**Action item:** The entries are to be output word for word, with the pictures omitted.

[[ Data section open ]]

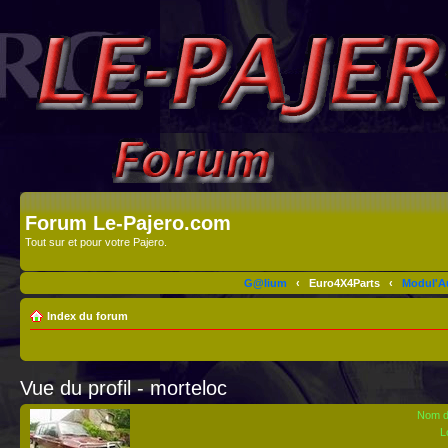
Forum Le-Pajero.com
Tout sur et pour votre Pajero.
G@lium
‹
Euro4X4Parts
‹
Modul'A
Index du forum
Vue du profil - morteloc
Nom d’
L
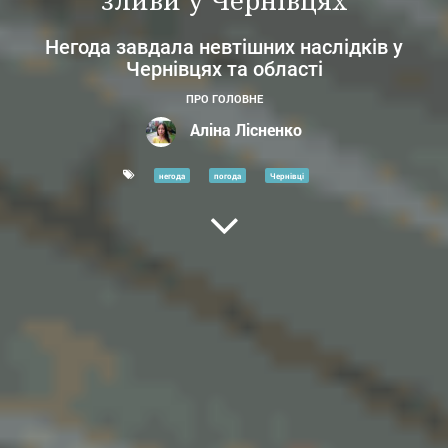
зливи у Чернівцях
Негода завдала невтішних наслідків у
Чернівцях та області
ПРО ГОЛОВНЕ
Аліна Лісненко
негода
погода
Чернівці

[[ Data section closed ]]

**Final answer:**
Forum Le-Pajero.com
Tout sur et pour votre Pajero.
G@lium
‹
Euro4X4Parts
‹
Modul'A
Index du forum
Vue du profil - morteloc
Nom d’
L
зливи у Чернівцях
Негода завдала невтішних наслідків у
Чернівцях та області
ПРО ГОЛОВНЕ
Аліна Лісненко
негода
погода
Чернівці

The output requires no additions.